To one portion add 4 cups of fresh, sliced, strawberries.

Slice cake in the center and place on cake plate. Spread strawberry cream mixture on the cake.

Place other layer on top. Spread remainder of whipped cream icing on the top and sides of cake.

Refrigerate before and after serving.

TIP from my mother: Put mixing bowl, beaters and spatula in freezer an hour prior to making the whipped cream, especially in hot and humid times; it helps to keep the whipped cream firm.

Tuesday, July 18, 2017


I seldom check the names of the "mutual friends" on the postings of other "Facebook friends".  

Today, I answered my doorbell and standing there was a friend whom I hadn't seen in more than a year.  She handed a gift bag to me and said, "Happy early birthday."  I said, "How did you know?"  She said, "You're my Facebook friend."

There was a book inside the bag--Wonder Girl:  The Magnificent and Sporting Life of Babe Dedrickson Zaharias.  Stunned, I asked, "How on earth did you know I would like this?"  She replied, "Well, DUH! You wrote about it!"  I said, "But I didn't write about it on Facebook or my blog."  She answered,  "You commented on our mutual friend's page that Babe would have been treated the same way as Serena if the internet had been around when she was a star!"  

I said, "WOW! This is wonderful!  You shouldn't have done this."

She answered, "I got it at The Dollar Tree for a buck and besides, you've always been generous to me and I remember you wrote about how your friend and you like to brag about how cheap you've gotten something!"

You never know who is reading!

Monday, July 17, 2017


In yesterday's blog article I  referenced my recalling the clock number of a worker.  Read this Sue's News article from 2013:

A good memory is sometimes a blessing and sometimes a curse.

Awhile back, Gerald and I were shopping and I saw one of my former workers and the worker yelled, "Suzy Jo!" I responded, "Ronnie Jo!" Of course my name is not "Jo" and neither is Ronnie's.  It was from an old "inside" joke from work because we had had a woman named "Jo" come into the department and Ronnie had to train her to take his place.  She was given three days to learn the job but she could not grasp the sequence of elements of the job.
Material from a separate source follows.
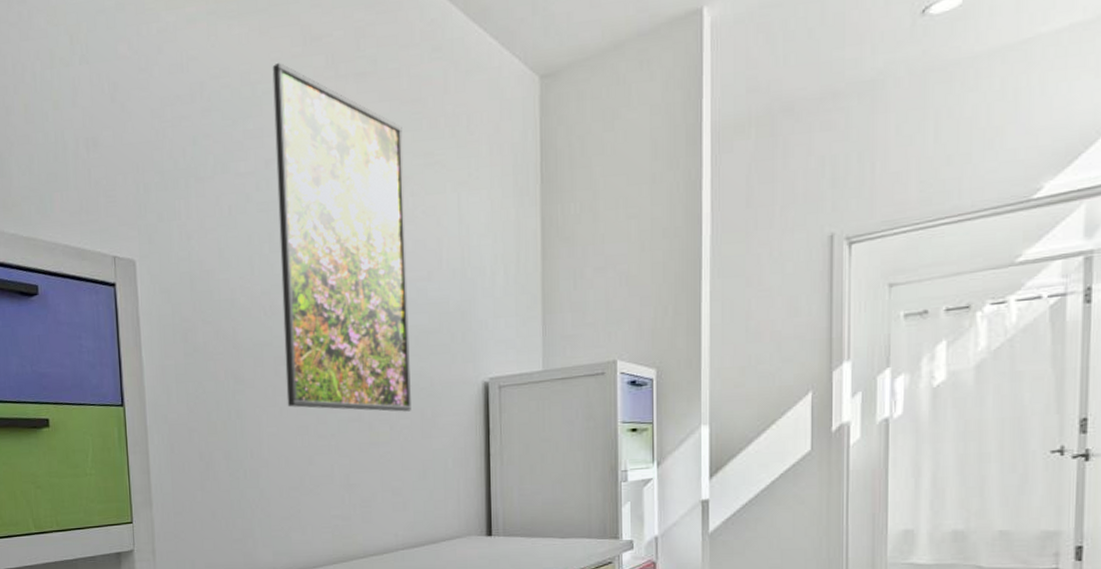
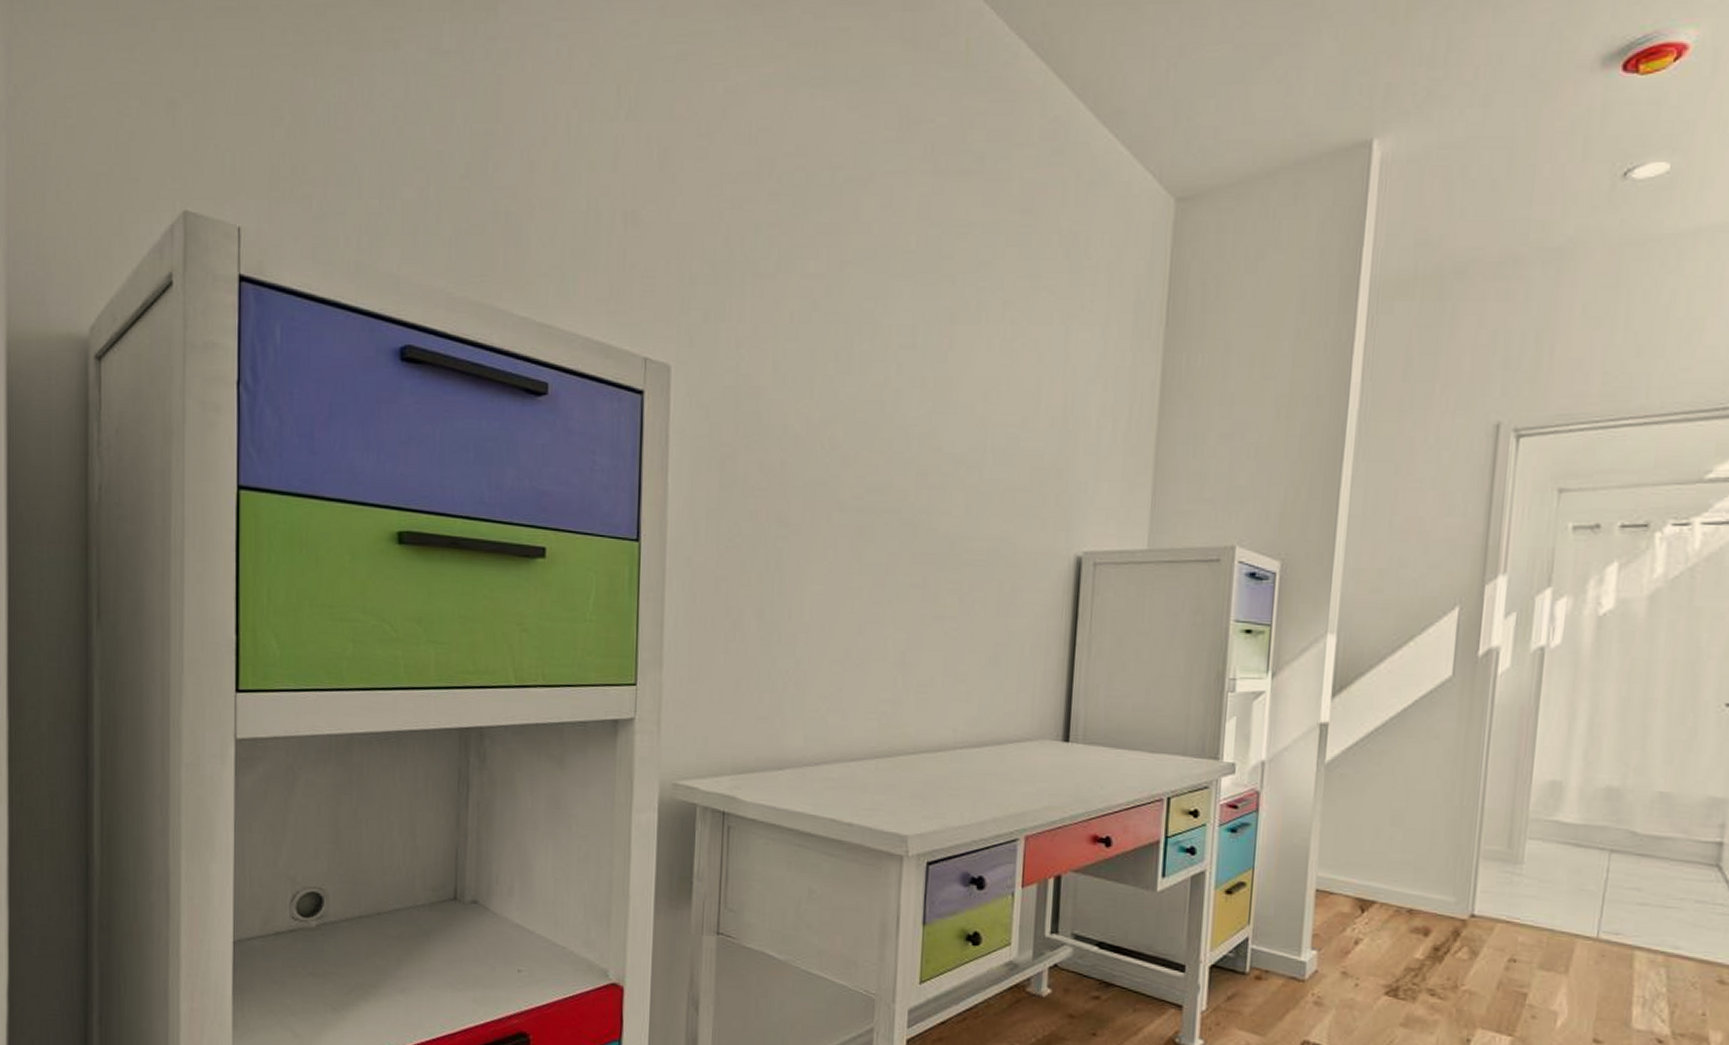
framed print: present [272,62,412,412] -> none [838,146,1008,583]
The second day, Jo brought a piece of chalk and tried to mark the panel to show the sequence but the chalk rubbed off; next, she returned from break with a piece of cardboard and took string and attached it to the control panel and had written down the sequence but each time she would forget to weld or forget to push the buttons in the correct sequence.  Ronnie would have to run and catch up her errors.
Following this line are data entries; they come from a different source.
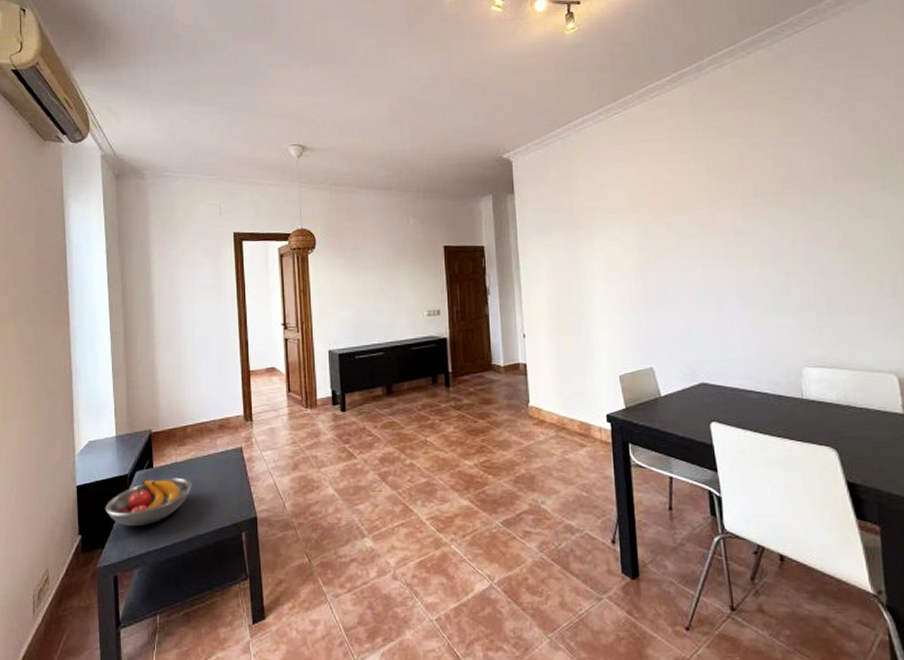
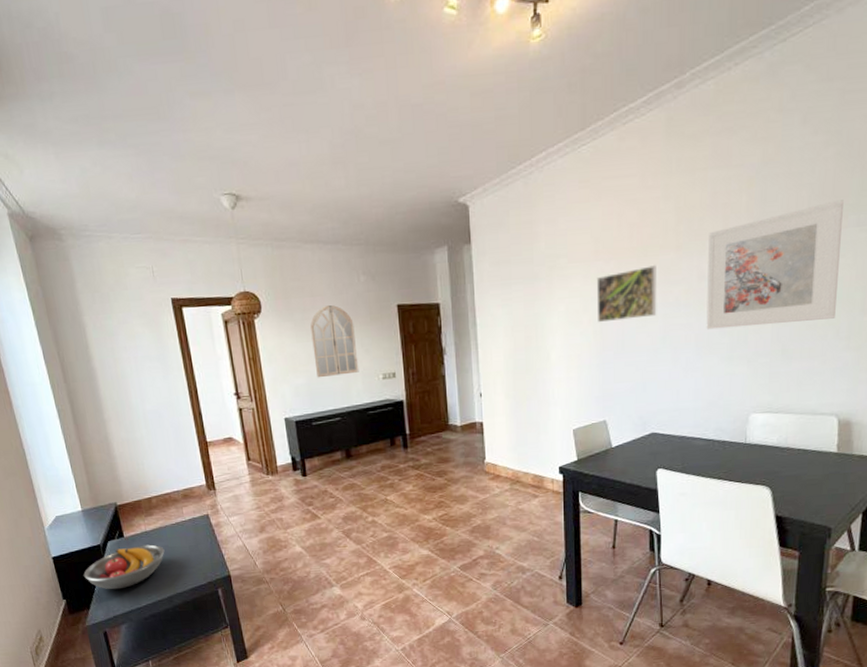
home mirror: none [361,244,405,312] -> present [310,305,359,378]
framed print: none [634,218,697,271] -> present [596,264,657,323]
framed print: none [740,166,877,281] -> present [706,200,844,330]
On the third day Ronnie told Jo just to stand there and let me disqualify her. She said, "No, I can learn this job." I thought, "Oh, Hell, I don't want another fight about a disqualification!" Ronnie put in a call for the Steward and said, "My three days of Hell must end!" After talking to Ronnie, the Steward came to me and I told him he needed to talk to Jo to accept the disqualification. The Steward replied, "You know I have to represent her too; it'll just look like he wants to stay in the Department and you're favoring him." I took out my documentation to show him that she had made absolutely no progress in learning the job and it was my judgment and not Ronnie's. With fifteen minutes left on the shift, I called the Steward back and disqualified Jo, and fortunately, she did not fight it.

After that, if anyone in the crew made a mistake, he was immediately branded "JO"! There was David Jo, Roger Jo, etc.
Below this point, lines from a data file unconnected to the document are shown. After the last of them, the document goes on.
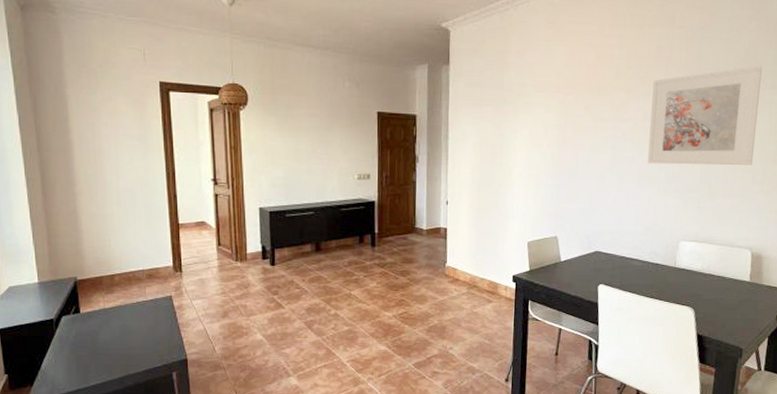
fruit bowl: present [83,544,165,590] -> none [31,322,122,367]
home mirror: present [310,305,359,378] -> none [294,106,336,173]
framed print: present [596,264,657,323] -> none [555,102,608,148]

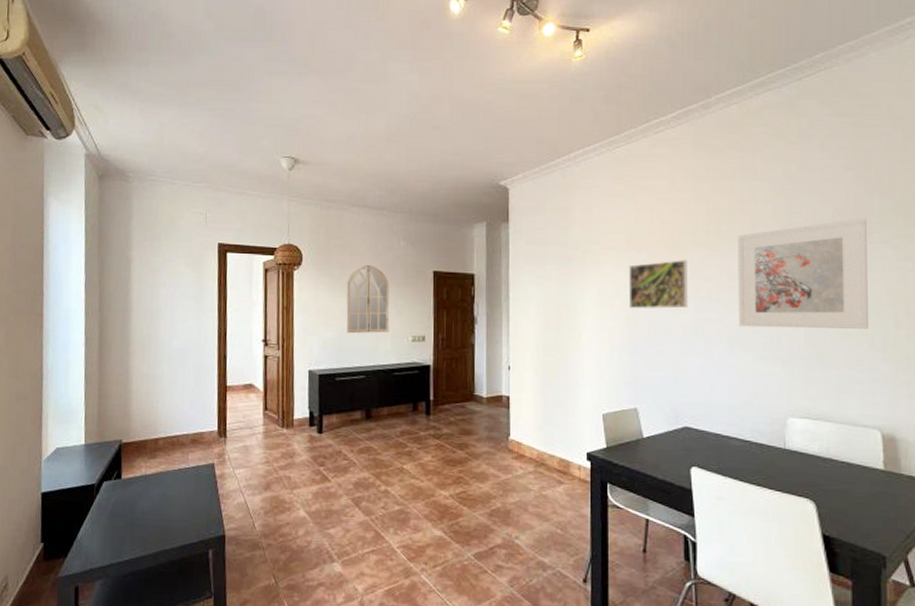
home mirror: none [294,106,336,173] -> present [346,265,390,334]
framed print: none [555,102,608,148] -> present [628,259,689,309]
That day at the Mall, Ronnie started to introduce me to his wife and I said, "It's Judy, isn't it?" Ronnie let out a joyful yelp and said, "Tell her my clock number!" I said, "14399."  I continued, "Your wedding anniversary is June 19." Judy asked, "Oh, my God! How do you know that?" I said, "Well, that's OUR wedding anniversary too!" Ronnie said, "I told Judy you never forget anything!" I said, "I can't remember logarithms but I can remember clock numbers." It also helped that Ronnie was one of my all-time favorite workers and I would be more inclined to recall things about him.

Gerald was standing by, very amused, and he told them the reason he married me was because I could keep all of his nieces and nephews names straight!

Later, telling this story at home, Les remarked, "You're lucky he was STILL married to the same woman!"